■ **WORK ORDER**:
Check each line of the entries for the string "fill". Report only how many lines have it.

---------- SOURCE INFORMATION

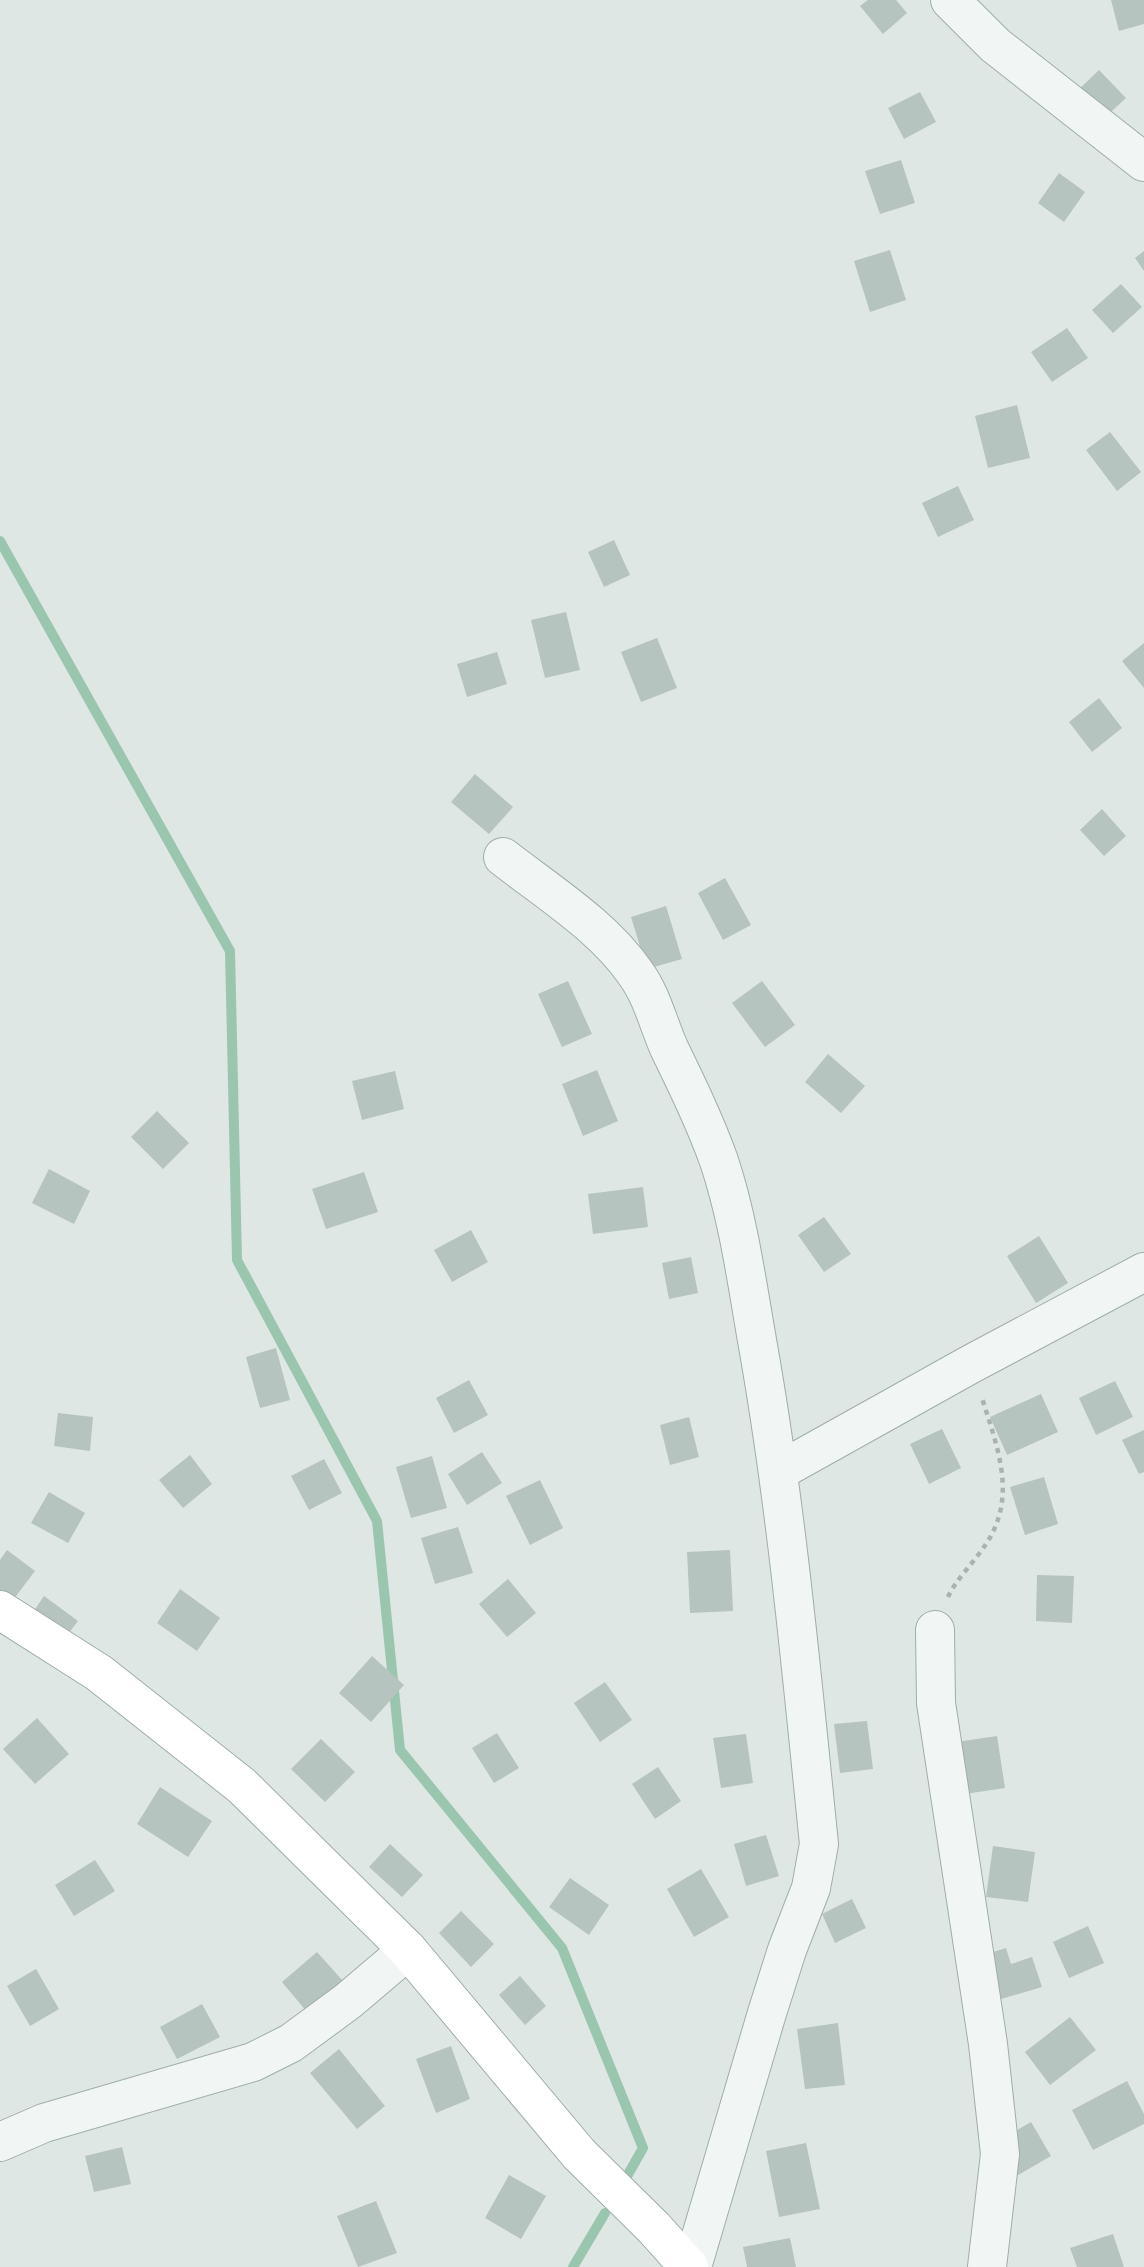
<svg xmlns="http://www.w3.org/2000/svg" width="1144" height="2267" viewBox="0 0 1144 2267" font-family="'Source Sans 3',sans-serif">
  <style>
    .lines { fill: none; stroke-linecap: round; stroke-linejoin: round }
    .stream { stroke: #9ac6af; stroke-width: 10 }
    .building { fill: #b5c4be }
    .street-casing { stroke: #a0ada8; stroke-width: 40 }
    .secondary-casing { stroke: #a0ada8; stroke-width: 40 }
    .path { stroke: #a9b3af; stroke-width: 4.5; stroke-dasharray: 5 5; stroke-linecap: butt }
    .street { stroke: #f1f6f4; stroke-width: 38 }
    .secondary { stroke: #fff; stroke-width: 38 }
  </style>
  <rect width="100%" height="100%" fill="#dee7e3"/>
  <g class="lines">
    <!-- stream -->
    <path class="stream" d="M 0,541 L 230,951 L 237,1260 L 377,1521 L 400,1750 L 562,1948 L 643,2148 L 626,2178
      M 573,2267 L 605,2213"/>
  </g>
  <!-- building -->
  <path class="building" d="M 868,0 L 896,0 L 907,13 L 883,34 L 860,6 Z
    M 1111,0 L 1144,0 L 1144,24 L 1119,31 Z
    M 1099,70 L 1126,98 L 1099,123 L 1073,95 Z
    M 920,92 L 936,122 L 904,139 L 888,108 Z
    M 901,160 L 915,203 L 880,214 L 865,171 Z
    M 1059,173 L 1085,192 L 1064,222 L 1038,203 Z
    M 890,250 L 906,300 L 870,312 L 854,261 Z
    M 1144,251 L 1144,271 L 1135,258 Z
    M 1121,284 L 1142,307 L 1113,333 L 1092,310 Z
    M 1067,328 L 1088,358 L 1052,382 L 1031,352 Z
    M 1017,405 L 1030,458 L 988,468 L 975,416 Z
    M 1110,432 L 1141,472 L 1117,491 L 1086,450 Z
    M 958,486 L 974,520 L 938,537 L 922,503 Z
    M 614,540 L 630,575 L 604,587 L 588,552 Z
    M 566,612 L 580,670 L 545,678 L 531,620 Z
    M 657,638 L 677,688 L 641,702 L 621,652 Z
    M 1144,643 L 1144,688 L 1122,661 Z
    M 497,652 L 507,684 L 467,697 L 457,664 Z
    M 1099,698 L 1122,728 L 1092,752 L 1069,722 Z
    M 475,774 L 513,807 L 489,834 L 451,802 Z
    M 1102,809 L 1126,836 L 1104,856 L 1080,830 Z
    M 725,878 L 751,925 L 723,940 L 698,893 Z
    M 666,906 L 682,959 L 647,969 L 631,917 Z
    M 568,981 L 592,1034 L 562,1047 L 538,994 Z
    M 762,981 L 795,1025 L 765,1047 L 732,1003 Z
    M 828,1054 L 865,1086 L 841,1113 L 805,1082 Z
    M 597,1070 L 618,1121 L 583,1136 L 562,1084 Z
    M 395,1071 L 404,1109 L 362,1120 L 352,1081 Z
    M 157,1111 L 189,1143 L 163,1169 L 131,1137 Z
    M 49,1169 L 90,1191 L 74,1224 L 32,1203 Z
    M 364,1172 L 378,1212 L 326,1229 L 312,1189 Z
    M 643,1187 L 648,1227 L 593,1234 L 588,1194 Z
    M 824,1217 L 851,1254 L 824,1272 L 798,1235 Z
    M 471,1230 L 488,1262 L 452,1282 L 434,1250 Z
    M 1039,1236 L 1068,1283 L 1036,1303 L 1007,1256 Z
    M 691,1257 L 698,1293 L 669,1299 L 662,1263 Z
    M 276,1348 L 290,1400 L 260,1408 L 246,1357 Z
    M 469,1380 L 488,1415 L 454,1433 L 436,1398 Z
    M 1115,1381 L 1133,1417 L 1096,1435 L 1079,1398 Z
    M 1041,1394 L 1058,1432 L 1007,1455 L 990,1417 Z
    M 58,1413 L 93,1417 L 90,1451 L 54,1446 Z
    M 689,1417 L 699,1457 L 670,1465 L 660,1425 Z
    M 942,1429 L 961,1468 L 929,1484 L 910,1444 Z
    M 1144,1430 L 1144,1472 L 1139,1474 L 1122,1440 Z
    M 482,1452 L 502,1483 L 467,1505 L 448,1474 Z
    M 190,1455 L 212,1484 L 183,1508 L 159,1480 Z
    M 432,1456 L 447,1508 L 411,1518 L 396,1467 Z
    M 324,1459 L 342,1493 L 309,1510 L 291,1476 Z
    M 1044,1477 L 1058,1524 L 1025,1535 L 1010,1487 Z
    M 540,1480 L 563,1528 L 530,1545 L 506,1496 Z
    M 49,1492 L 85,1513 L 68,1543 L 31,1523 Z
    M 458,1527 L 473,1573 L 435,1584 L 421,1538 Z
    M 7,1550 L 35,1571 L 10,1604 L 0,1597 L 0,1560 Z
    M 730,1550 L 733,1611 L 690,1613 L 687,1552 Z
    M 1037,1575 L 1074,1576 L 1072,1623 L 1036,1621 Z
    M 508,1579 L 536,1613 L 507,1637 L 479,1604 Z
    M 180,1589 L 220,1618 L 197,1651 L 157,1623 Z
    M 44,1596 L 78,1621 L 60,1645 L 27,1621 Z
    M 372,1656 L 404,1685 L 371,1722 L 339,1693 Z
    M 605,1682 L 632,1720 L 600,1742 L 574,1703 Z
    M 37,1718 L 69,1754 L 35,1784 L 3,1749 Z
    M 867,1721 L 873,1769 L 840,1773 L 834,1724 Z
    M 497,1733 L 519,1768 L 494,1783 L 472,1748 Z
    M 746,1734 L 753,1783 L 721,1788 L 713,1738 Z
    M 997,1736 L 1005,1788 L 965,1794 L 956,1742 Z
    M 321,1739 L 355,1772 L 325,1802 L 291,1769 Z
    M 658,1767 L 681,1801 L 655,1819 L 632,1784 Z
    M 160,1787 L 212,1821 L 188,1857 L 137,1824 Z
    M 766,1835 L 779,1876 L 746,1886 L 734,1844 Z
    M 390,1844 L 423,1875 L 402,1897 L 369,1867 Z
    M 993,1846 L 1035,1852 L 1028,1902 L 986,1897 Z
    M 95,1860 L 115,1891 L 74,1916 L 55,1885 Z
    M 701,1869 L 729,1917 L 694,1937 L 667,1889 Z
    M 570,1878 L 609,1905 L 589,1935 L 549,1907 Z
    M 852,1899 L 866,1928 L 835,1943 L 822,1914 Z
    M 461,1911 L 494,1944 L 471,1967 L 439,1933 Z
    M 1088,1926 L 1104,1963 L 1069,1978 L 1053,1942 Z
    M 1006,1948 L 1011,1964 L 1032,1957 L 1042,1987 L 991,2002 L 977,1957 Z
    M 317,1952 L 343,1981 L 307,2012 L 282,1982 Z
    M 36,1969 L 59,2009 L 30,2026 L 7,1986 Z
    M 520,1976 L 546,2006 L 525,2025 L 499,1995 Z
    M 202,2004 L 220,2037 L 177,2059 L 160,2027 Z
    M 1070,2017 L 1096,2050 L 1050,2085 L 1025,2052 Z
    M 838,2023 L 845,2085 L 805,2089 L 797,2029 Z
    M 451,2046 L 470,2099 L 436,2113 L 416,2059 Z
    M 339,2049 L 385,2106 L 357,2129 L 310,2073 Z
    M 1127,2081 L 1144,2114 L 1144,2124 L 1093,2150 L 1072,2110 Z
    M 1031,2122 L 1051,2156 L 1013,2178 L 993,2144 Z
    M 806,2143 L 820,2209 L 779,2217 L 766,2151 Z
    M 122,2147 L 131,2184 L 94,2192 L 85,2156 Z
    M 509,2175 L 546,2196 L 521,2239 L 485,2218 Z
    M 376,2201 L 397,2253 L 358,2267 L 337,2216 Z
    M 1113,2234 L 1124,2267 L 1077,2267 L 1070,2248 Z
    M 790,2238 L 796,2267 L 747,2267 L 743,2247 Z"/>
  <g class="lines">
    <!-- street casing -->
    <g class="street-casing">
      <path id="street" d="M 950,0 L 995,45 L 1144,162
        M 503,857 C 548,892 604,927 636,974 C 652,996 658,1023 669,1048 C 687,1085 705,1122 719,1161 C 739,1221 747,1284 758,1346 C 787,1510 802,1678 819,1844 L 811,1888 L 787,1950 L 767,2013 L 692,2267
        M 779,1471 L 971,1364 L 1144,1272
        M 935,1630 L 936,1703 L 988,2044 L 1000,2154 L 987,2267
        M 0,2142 L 44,2123 L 253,2062 L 291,2043 L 348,2001 L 408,1950"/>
    </g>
    <!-- secondary casing -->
    <g class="secondary-casing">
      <path id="secondary" d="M 0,1610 L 99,1673 L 242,1786 L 408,1950 L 579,2154 L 654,2228 L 689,2267"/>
    </g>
    <!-- path -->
    <path class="path" d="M 948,1597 C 955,1581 975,1561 986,1544 C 1018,1496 997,1447 982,1398"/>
    <!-- street -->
    <use href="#street" class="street"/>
    <!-- secondary -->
    <use href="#secondary" class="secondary"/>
  </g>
</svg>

--------------------

■ **RESPONSE BOX**:
3